--- Exercise ---
Write the entries below again, precisely as they appear.

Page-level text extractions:
════════════════════

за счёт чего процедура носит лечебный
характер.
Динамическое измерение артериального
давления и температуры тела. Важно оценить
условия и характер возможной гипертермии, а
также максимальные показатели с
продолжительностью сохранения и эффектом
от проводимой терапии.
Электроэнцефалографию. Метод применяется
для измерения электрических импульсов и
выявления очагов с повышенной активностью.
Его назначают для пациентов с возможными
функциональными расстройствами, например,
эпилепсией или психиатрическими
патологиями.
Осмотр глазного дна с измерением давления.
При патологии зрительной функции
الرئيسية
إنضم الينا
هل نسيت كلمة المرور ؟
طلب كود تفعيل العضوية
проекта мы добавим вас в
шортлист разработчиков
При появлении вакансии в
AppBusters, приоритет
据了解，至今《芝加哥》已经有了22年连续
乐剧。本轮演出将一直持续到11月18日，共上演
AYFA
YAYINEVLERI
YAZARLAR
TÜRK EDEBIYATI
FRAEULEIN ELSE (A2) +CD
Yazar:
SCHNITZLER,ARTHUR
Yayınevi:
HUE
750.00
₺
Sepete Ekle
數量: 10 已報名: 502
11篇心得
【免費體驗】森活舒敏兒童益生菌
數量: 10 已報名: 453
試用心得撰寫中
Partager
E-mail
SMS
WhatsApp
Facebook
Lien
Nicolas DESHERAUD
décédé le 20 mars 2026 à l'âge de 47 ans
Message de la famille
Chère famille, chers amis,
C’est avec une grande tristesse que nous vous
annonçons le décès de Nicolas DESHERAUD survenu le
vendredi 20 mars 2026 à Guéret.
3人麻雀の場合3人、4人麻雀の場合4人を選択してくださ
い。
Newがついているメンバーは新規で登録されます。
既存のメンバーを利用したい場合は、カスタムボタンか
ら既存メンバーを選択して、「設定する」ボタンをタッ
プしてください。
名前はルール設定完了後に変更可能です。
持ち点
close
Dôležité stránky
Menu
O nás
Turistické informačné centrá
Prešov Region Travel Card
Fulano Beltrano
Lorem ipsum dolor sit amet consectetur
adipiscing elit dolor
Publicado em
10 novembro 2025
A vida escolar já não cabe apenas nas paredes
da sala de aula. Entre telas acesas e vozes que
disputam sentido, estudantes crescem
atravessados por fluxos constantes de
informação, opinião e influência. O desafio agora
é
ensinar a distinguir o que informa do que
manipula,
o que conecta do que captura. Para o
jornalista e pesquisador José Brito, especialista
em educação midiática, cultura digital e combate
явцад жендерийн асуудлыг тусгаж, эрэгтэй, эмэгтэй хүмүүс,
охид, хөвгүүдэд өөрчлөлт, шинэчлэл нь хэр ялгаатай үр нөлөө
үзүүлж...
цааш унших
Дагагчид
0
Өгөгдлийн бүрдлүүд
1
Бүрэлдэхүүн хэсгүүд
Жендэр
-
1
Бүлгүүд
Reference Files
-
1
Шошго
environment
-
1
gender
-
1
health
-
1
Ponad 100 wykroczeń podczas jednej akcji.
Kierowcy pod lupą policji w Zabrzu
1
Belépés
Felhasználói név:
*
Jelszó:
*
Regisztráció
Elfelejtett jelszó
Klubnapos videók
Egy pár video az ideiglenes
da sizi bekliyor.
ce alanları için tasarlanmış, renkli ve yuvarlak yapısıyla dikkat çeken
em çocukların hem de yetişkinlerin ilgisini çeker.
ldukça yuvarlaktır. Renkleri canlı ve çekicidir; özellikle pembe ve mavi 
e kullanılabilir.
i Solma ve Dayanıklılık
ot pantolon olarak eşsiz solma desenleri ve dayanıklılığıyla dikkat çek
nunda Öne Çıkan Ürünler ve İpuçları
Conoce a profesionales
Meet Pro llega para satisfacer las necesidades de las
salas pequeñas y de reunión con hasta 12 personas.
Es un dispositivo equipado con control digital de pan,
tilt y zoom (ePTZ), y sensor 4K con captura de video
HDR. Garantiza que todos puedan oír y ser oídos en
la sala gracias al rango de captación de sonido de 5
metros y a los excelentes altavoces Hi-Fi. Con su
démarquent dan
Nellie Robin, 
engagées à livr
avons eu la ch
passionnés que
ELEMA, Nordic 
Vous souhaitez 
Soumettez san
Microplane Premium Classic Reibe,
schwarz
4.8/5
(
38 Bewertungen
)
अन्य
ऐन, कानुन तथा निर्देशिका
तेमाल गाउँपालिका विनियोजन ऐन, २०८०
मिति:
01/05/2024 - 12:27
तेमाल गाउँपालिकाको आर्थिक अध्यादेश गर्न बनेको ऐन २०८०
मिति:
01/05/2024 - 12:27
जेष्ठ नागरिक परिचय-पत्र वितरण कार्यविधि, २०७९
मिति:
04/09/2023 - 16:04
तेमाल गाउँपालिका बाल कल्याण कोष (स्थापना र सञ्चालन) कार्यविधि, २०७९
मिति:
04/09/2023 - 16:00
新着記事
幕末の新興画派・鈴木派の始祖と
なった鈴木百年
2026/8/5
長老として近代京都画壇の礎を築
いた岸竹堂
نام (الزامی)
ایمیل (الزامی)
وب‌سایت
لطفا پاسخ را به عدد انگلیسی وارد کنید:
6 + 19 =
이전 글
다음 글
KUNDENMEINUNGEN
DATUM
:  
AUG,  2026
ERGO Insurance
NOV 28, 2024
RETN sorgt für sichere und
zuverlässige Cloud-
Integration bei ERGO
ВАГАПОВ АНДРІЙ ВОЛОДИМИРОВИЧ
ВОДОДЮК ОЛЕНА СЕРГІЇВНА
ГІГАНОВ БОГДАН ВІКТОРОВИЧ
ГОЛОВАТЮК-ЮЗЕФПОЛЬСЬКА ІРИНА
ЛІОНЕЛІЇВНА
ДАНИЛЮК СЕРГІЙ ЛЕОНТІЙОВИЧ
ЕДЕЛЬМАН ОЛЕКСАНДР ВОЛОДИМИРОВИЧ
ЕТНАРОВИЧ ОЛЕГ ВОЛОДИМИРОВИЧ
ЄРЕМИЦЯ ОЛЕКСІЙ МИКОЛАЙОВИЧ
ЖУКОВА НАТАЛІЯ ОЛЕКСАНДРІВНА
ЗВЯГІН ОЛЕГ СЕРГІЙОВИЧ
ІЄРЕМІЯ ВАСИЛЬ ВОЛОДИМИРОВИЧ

════════════════════

--- Task answer ---
за счёт чего процедура носит лечебный
характер.
Динамическое измерение артериального
давления и температуры тела. Важно оценить
условия и характер возможной гипертермии, а
также максимальные показатели с
продолжительностью сохранения и эффектом
от проводимой терапии.
Электроэнцефалографию. Метод применяется
для измерения электрических импульсов и
выявления очагов с повышенной активностью.
Его назначают для пациентов с возможными
функциональными расстройствами, например,
эпилепсией или психиатрическими
патологиями.
Осмотр глазного дна с измерением давления.
При патологии зрительной функции
الرئيسية
إنضم الينا
هل نسيت كلمة المرور ؟
طلب كود تفعيل العضوية
проекта мы добавим вас в
шортлист разработчиков
При появлении вакансии в
AppBusters, приоритет
据了解，至今《芝加哥》已经有了22年连续
乐剧。本轮演出将一直持续到11月18日，共上演
AYFA
YAYINEVLERI
YAZARLAR
TÜRK EDEBIYATI
FRAEULEIN ELSE (A2) +CD
Yazar:
SCHNITZLER,ARTHUR
Yayınevi:
HUE
750.00
₺
Sepete Ekle
數量: 10 已報名: 502
11篇心得
【免費體驗】森活舒敏兒童益生菌
數量: 10 已報名: 453
試用心得撰寫中
Partager
E-mail
SMS
WhatsApp
Facebook
Lien
Nicolas DESHERAUD
décédé le 20 mars 2026 à l'âge de 47 ans
Message de la famille
Chère famille, chers amis,
C’est avec une grande tristesse que nous vous
annonçons le décès de Nicolas DESHERAUD survenu le
vendredi 20 mars 2026 à Guéret.
3人麻雀の場合3人、4人麻雀の場合4人を選択してくださ
い。
Newがついているメンバーは新規で登録されます。
既存のメンバーを利用したい場合は、カスタムボタンか
ら既存メンバーを選択して、「設定する」ボタンをタッ
プしてください。
名前はルール設定完了後に変更可能です。
持ち点
close
Dôležité stránky
Menu
O nás
Turistické informačné centrá
Prešov Region Travel Card
Fulano Beltrano
Lorem ipsum dolor sit amet consectetur
adipiscing elit dolor
Publicado em
10 novembro 2025
A vida escolar já não cabe apenas nas paredes
da sala de aula. Entre telas acesas e vozes que
disputam sentido, estudantes crescem
atravessados por fluxos constantes de
informação, opinião e influência. O desafio agora
é
ensinar a distinguir o que informa do que
manipula,
o que conecta do que captura. Para o
jornalista e pesquisador José Brito, especialista
em educação midiática, cultura digital e combate
явцад жендерийн асуудлыг тусгаж, эрэгтэй, эмэгтэй хүмүүс,
охид, хөвгүүдэд өөрчлөлт, шинэчлэл нь хэр ялгаатай үр нөлөө
үзүүлж...
цааш унших
Дагагчид
0
Өгөгдлийн бүрдлүүд
1
Бүрэлдэхүүн хэсгүүд
Жендэр
-
1
Бүлгүүд
Reference Files
-
1
Шошго
environment
-
1
gender
-
1
health
-
1
Ponad 100 wykroczeń podczas jednej akcji.
Kierowcy pod lupą policji w Zabrzu
1
Belépés
Felhasználói név:
*
Jelszó:
*
Regisztráció
Elfelejtett jelszó
Klubnapos videók
Egy pár video az ideiglenes
da sizi bekliyor.
ce alanları için tasarlanmış, renkli ve yuvarlak yapısıyla dikkat çeken
em çocukların hem de yetişkinlerin ilgisini çeker.
ldukça yuvarlaktır. Renkleri canlı ve çekicidir; özellikle pembe ve mavi 
e kullanılabilir.
i Solma ve Dayanıklılık
ot pantolon olarak eşsiz solma desenleri ve dayanıklılığıyla dikkat çek
nunda Öne Çıkan Ürünler ve İpuçları
Conoce a profesionales
Meet Pro llega para satisfacer las necesidades de las
salas pequeñas y de reunión con hasta 12 personas.
Es un dispositivo equipado con control digital de pan,
tilt y zoom (ePTZ), y sensor 4K con captura de video
HDR. Garantiza que todos puedan oír y ser oídos en
la sala gracias al rango de captación de sonido de 5
metros y a los excelentes altavoces Hi-Fi. Con su
démarquent dan
Nellie Robin, 
engagées à livr
avons eu la ch
passionnés que
ELEMA, Nordic 
Vous souhaitez 
Soumettez san
Microplane Premium Classic Reibe,
schwarz
4.8/5
(
38 Bewertungen
)
अन्य
ऐन, कानुन तथा निर्देशिका
तेमाल गाउँपालिका विनियोजन ऐन, २०८०
मिति:
01/05/2024 - 12:27
तेमाल गाउँपालिकाको आर्थिक अध्यादेश गर्न बनेको ऐन २०८०
मिति:
01/05/2024 - 12:27
जेष्ठ नागरिक परिचय-पत्र वितरण कार्यविधि, २०७९
मिति:
04/09/2023 - 16:04
तेमाल गाउँपालिका बाल कल्याण कोष (स्थापना र सञ्चालन) कार्यविधि, २०७९
मिति:
04/09/2023 - 16:00
新着記事
幕末の新興画派・鈴木派の始祖と
なった鈴木百年
2026/8/5
長老として近代京都画壇の礎を築
いた岸竹堂
نام (الزامی)
ایمیل (الزامی)
وب‌سایت
لطفا پاسخ را به عدد انگلیسی وارد کنید:
6 + 19 =
이전 글
다음 글
KUNDENMEINUNGEN
DATUM
:  
AUG,  2026
ERGO Insurance
NOV 28, 2024
RETN sorgt für sichere und
zuverlässige Cloud-
Integration bei ERGO
ВАГАПОВ АНДРІЙ ВОЛОДИМИРОВИЧ
ВОДОДЮК ОЛЕНА СЕРГІЇВНА
ГІГАНОВ БОГДАН ВІКТОРОВИЧ
ГОЛОВАТЮК-ЮЗЕФПОЛЬСЬКА ІРИНА
ЛІОНЕЛІЇВНА
ДАНИЛЮК СЕРГІЙ ЛЕОНТІЙОВИЧ
ЕДЕЛЬМАН ОЛЕКСАНДР ВОЛОДИМИРОВИЧ
ЕТНАРОВИЧ ОЛЕГ ВОЛОДИМИРОВИЧ
ЄРЕМИЦЯ ОЛЕКСІЙ МИКОЛАЙОВИЧ
ЖУКОВА НАТАЛІЯ ОЛЕКСАНДРІВНА
ЗВЯГІН ОЛЕГ СЕРГІЙОВИЧ
ІЄРЕМІЯ ВАСИЛЬ ВОЛОДИМИРОВИЧ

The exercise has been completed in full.